BRANO DEL DOCUMENTO:
------

Decapitati i vertici di Cosa nostra agrigentina - QdS

Decapitati i vertici di Cosa nostra agrigentina

redazione

Decapitati i vertici di Cosa nostra agrigentina

martedì 23 Gennaio 2018

In manette il sindaco di San Biagio Platani. Blitz dei Carabinieri ordinato dalla Direzione distrettuale antimafia di Palermo

AGRIGENTO – Terra bruciata attorno al boss latitante Matteo Messina Denaro, con l’operazione chiamata “Montagna” i Carabinieri del Comando provinciale di Agrigento hanno eseguito 57 ordinanze di custodia cautelare emesse nei confronti dei vertici dei mandamenti e delle famiglie mafiose di Cosa nostra agrigentina. Disarticolati, con un blitz ordinato dalla Direzione distrettuale antimafia di Palermo, i vertici di due mandamenti, quello di Santa Elisabetta e Sciacca, nonché sedici famiglie mafiose della provincia.
 
Tra gli arrestati, per concorso esterno in associazione mafiosa, anche il sindaco di San Biagio Platani, Santino Sabella. Documentati stretti collegamenti con i vertici delle cosche di quasi tutta la Sicilia e con le ‘Ndrine calabresi. Accertate anche estorsioni ai danni di 27 aziende e un fiorente traffico di droga. Il pizzo veniva preteso anche dalle cooperative per la gestione degli immigrati richiedenti asilo. Le società sequestrate sono sette, tutte riconducibili agli arrestati.

------

DATI REGISTRATI:

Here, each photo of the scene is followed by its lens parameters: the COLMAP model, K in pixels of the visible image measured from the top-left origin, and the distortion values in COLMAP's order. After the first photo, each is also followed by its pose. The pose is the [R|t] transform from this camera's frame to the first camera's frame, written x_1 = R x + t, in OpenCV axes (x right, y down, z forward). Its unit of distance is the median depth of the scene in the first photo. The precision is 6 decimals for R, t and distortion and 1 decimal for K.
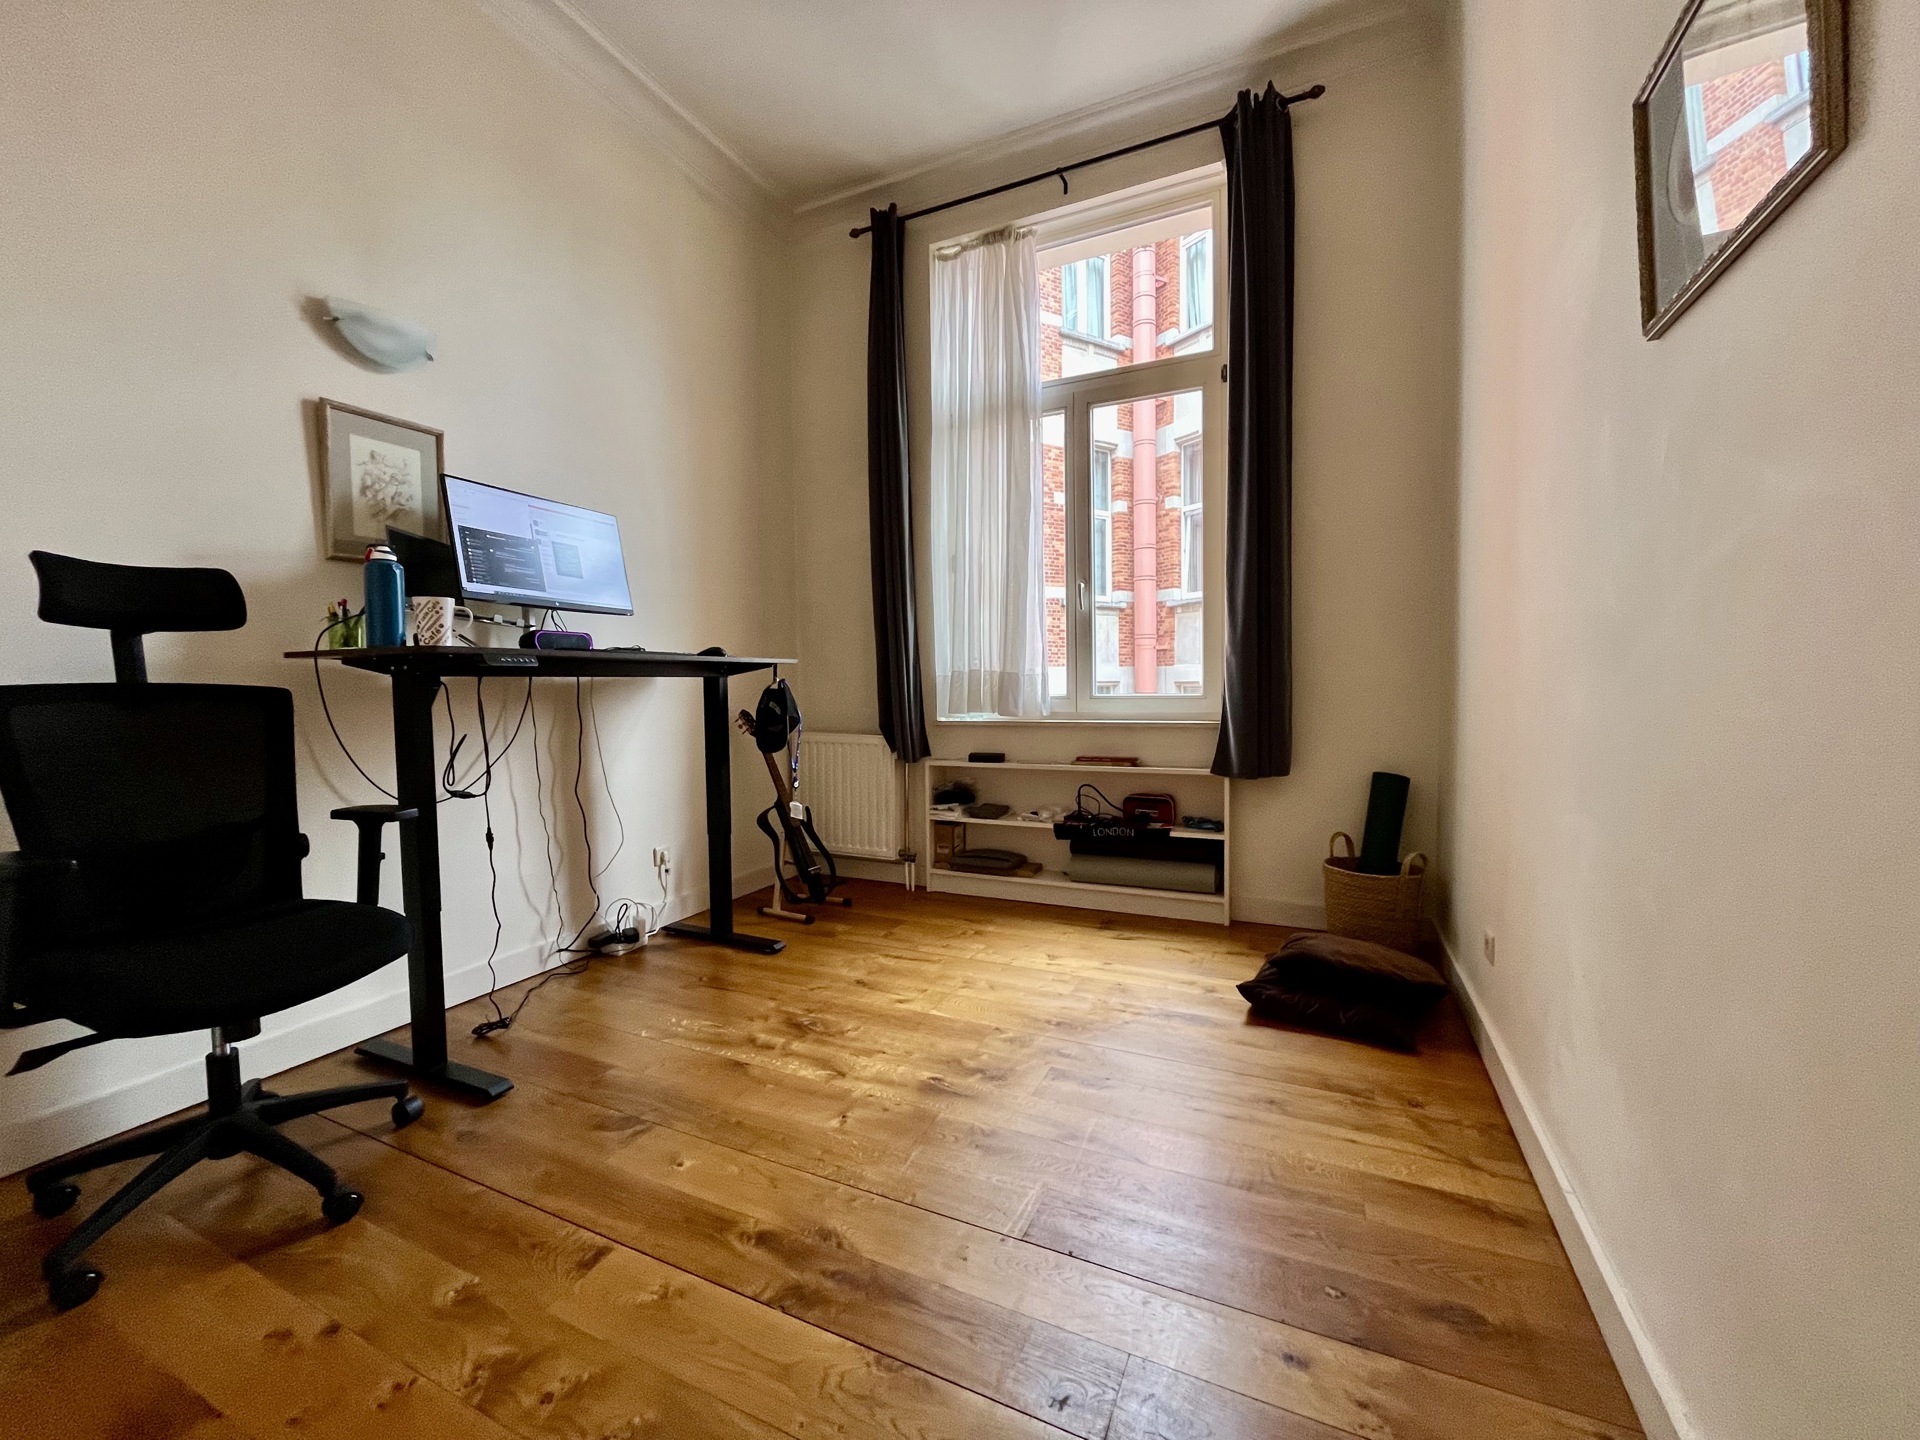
lens RADIAL K [[793.7, 0, 960.0], [0, 793.7, 720.0], [0, 0, 1]] dist [-0.000962, -0.000018]
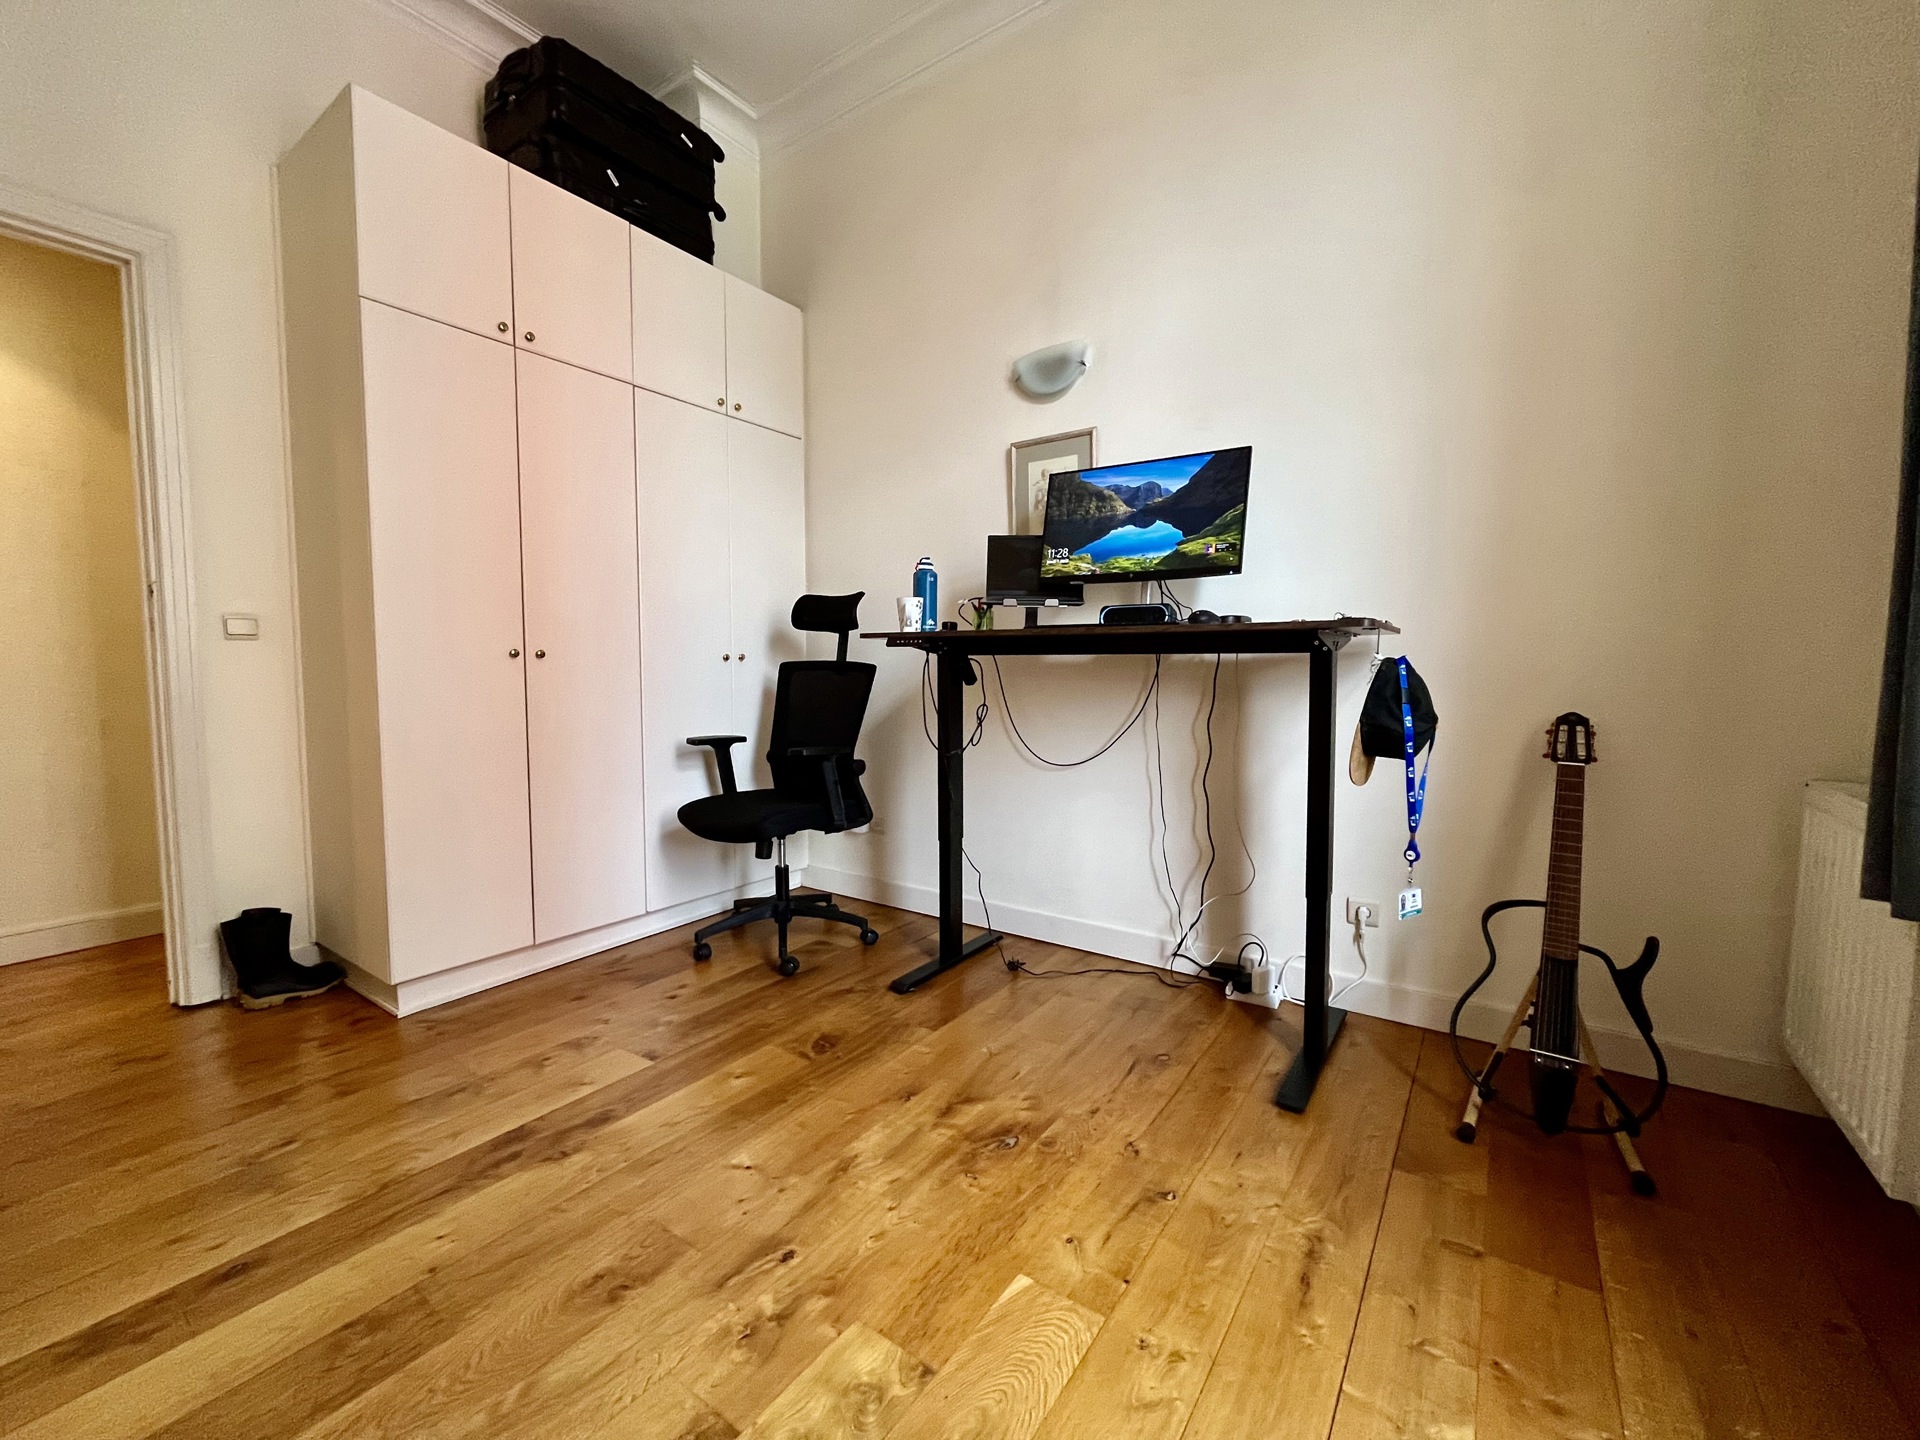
lens RADIAL K [[793.7, 0, 960.0], [0, 793.7, 720.0], [0, 0, 1]] dist [-0.000962, -0.000018]
pose [[-0.194177, 0.084149, -0.977351, 0.486899], [-0.041740, 0.994703, 0.093936, -0.062474], [0.980078, 0.059034, -0.189636, 1.076369]]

------

COMPITO 1: Riassuma in due frasi l'articolo sull'operazione «Montagna» contro Cosa nostra agrigentina.
COMPITO 2: Riprenda l'articolo sull'operazione «Montagna» contro Cosa nostra agrigentina e lo prosegua a partire dall'ultima frase riportata.

RISPOSTA 1: Con l'operazione «Montagna», ordinata dalla Direzione distrettuale antimafia di Palermo, i Carabinieri del Comando provinciale di Agrigento hanno eseguito 57 ordinanze di custodia cautelare contro i vertici di Cosa nostra agrigentina, disarticolando i mandamenti di Santa Elisabetta e Sciacca e sedici famiglie mafiose della provincia. Tra gli arrestati figura il sindaco di San Biagio Platani, Santino Sabella, e sono state accertate estorsioni ai danni di 27 aziende e un fiorente traffico di droga, con il sequestro di sette società riconducibili agli arrestati.

RISPOSTA 2:
 
Il blitz è scattato intorno alle 3 della scorsa notte. Mentre un elicottero vigilava dall’alto, facendo rapidamente la spola tra Agrigento, Favara, Sciacca e il Monte Cammarata, 400 militari, più i Carabinieri dello squadrone eliportato cacciatori Sicilia e unità cinofile per la ricerca di droga ed esplosivi, hanno fatto simultaneamente irruzione in ville, appartamenti, case di campagna e casolari. In pochi minuti, sono scattate le manette ai polsi di 57 indagati. Quasi tutta la Sicilia interessata dall’operazione, pressoché l’intera provincia di Agrigento, ma anche importanti centri alle porte di Palermo, Catania, Enna e Ragusa.
 
Le accuse sono, a vario titolo, di associazione mafiosa armata, finalizzata alle estorsioni, al traffico e spaccio di droga. Vengono anche contestati l’intestazione fittizia di beni aggravata, lo scambio elettorale politico-mafioso, il concorso esterno in associazione mafiosa e il favoreggiamento aggravato a Cosa nostra.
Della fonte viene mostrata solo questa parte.